What you return should match the data below exactly, with no pictures in it.

**Exercise data:**
________________________________________
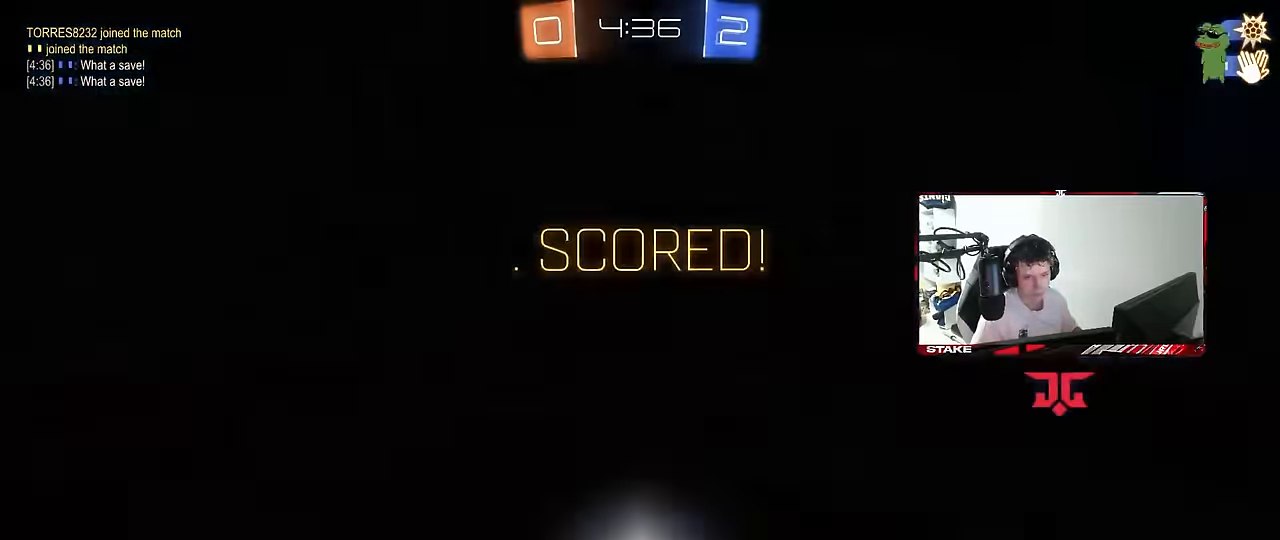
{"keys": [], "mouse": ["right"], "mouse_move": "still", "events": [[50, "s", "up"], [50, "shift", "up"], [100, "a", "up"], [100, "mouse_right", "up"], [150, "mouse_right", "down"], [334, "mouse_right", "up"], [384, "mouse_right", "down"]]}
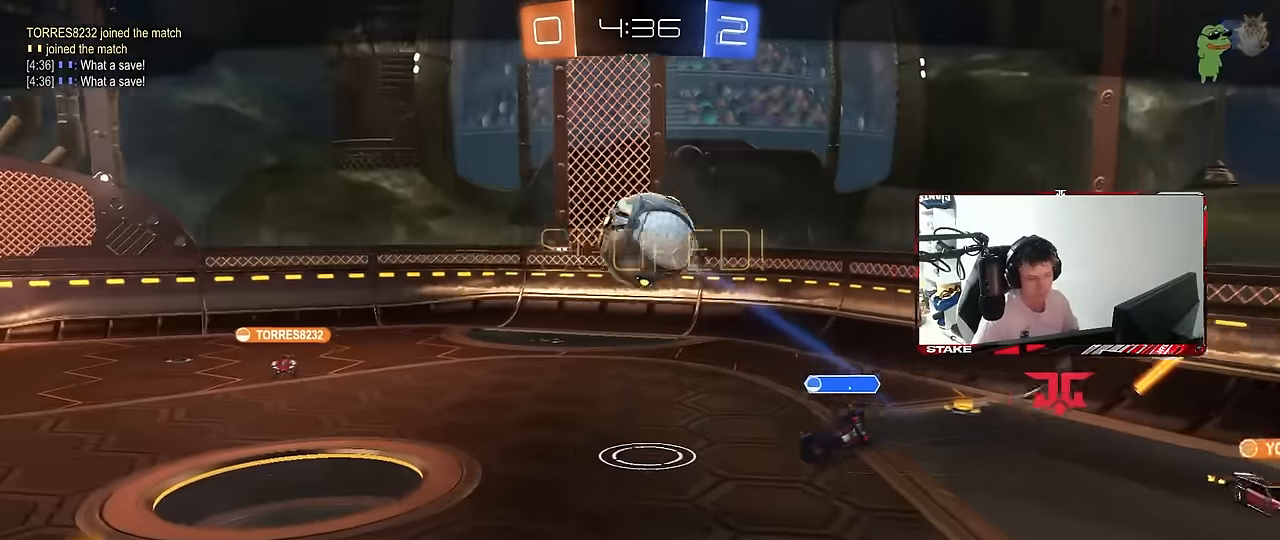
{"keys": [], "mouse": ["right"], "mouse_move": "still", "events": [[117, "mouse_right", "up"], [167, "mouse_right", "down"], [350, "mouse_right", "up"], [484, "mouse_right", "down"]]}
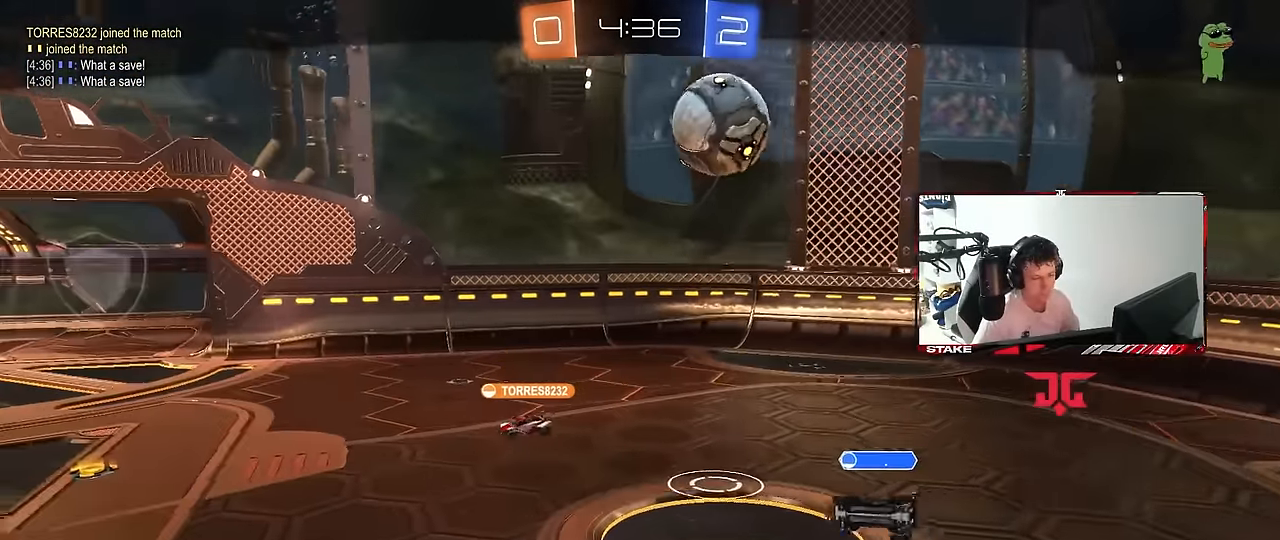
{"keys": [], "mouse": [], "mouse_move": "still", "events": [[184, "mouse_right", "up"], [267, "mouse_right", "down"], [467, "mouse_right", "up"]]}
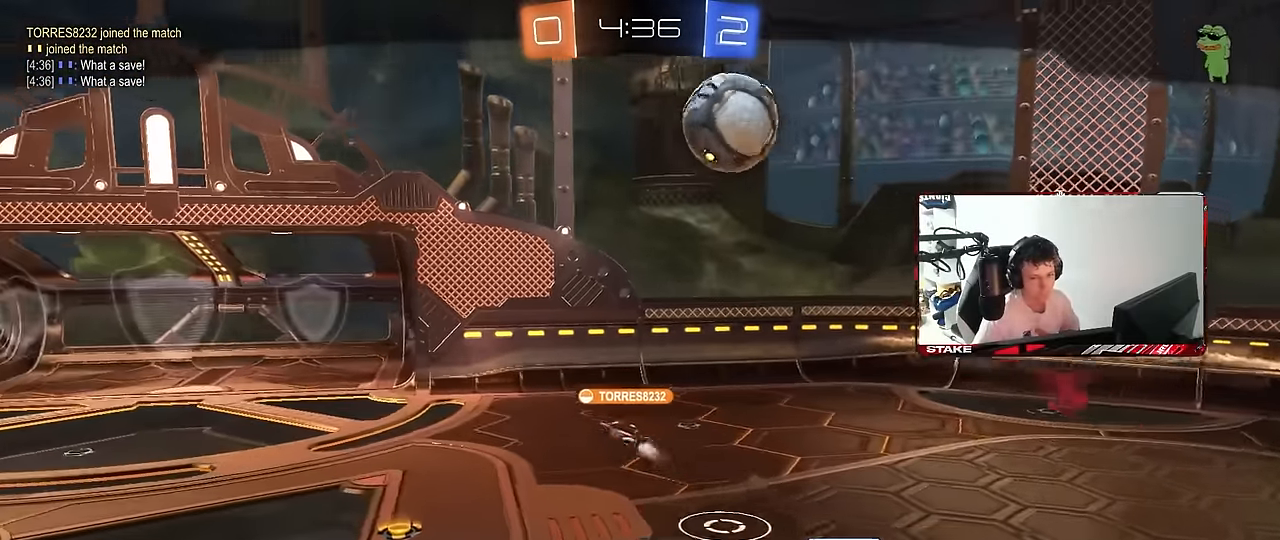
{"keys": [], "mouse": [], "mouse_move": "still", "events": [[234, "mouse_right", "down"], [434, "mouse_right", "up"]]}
________________________________________
**Answer to the problem:**
{"keys": [], "mouse": ["right"], "mouse_move": "still", "events": [[50, "s", "up"], [50, "shift", "up"], [100, "a", "up"], [100, "mouse_right", "up"], [150, "mouse_right", "down"], [334, "mouse_right", "up"], [384, "mouse_right", "down"]]}
{"keys": [], "mouse": ["right"], "mouse_move": "still", "events": [[117, "mouse_right", "up"], [167, "mouse_right", "down"], [350, "mouse_right", "up"], [484, "mouse_right", "down"]]}
{"keys": [], "mouse": [], "mouse_move": "still", "events": [[184, "mouse_right", "up"], [267, "mouse_right", "down"], [467, "mouse_right", "up"]]}
{"keys": [], "mouse": [], "mouse_move": "still", "events": [[234, "mouse_right", "down"], [434, "mouse_right", "up"]]}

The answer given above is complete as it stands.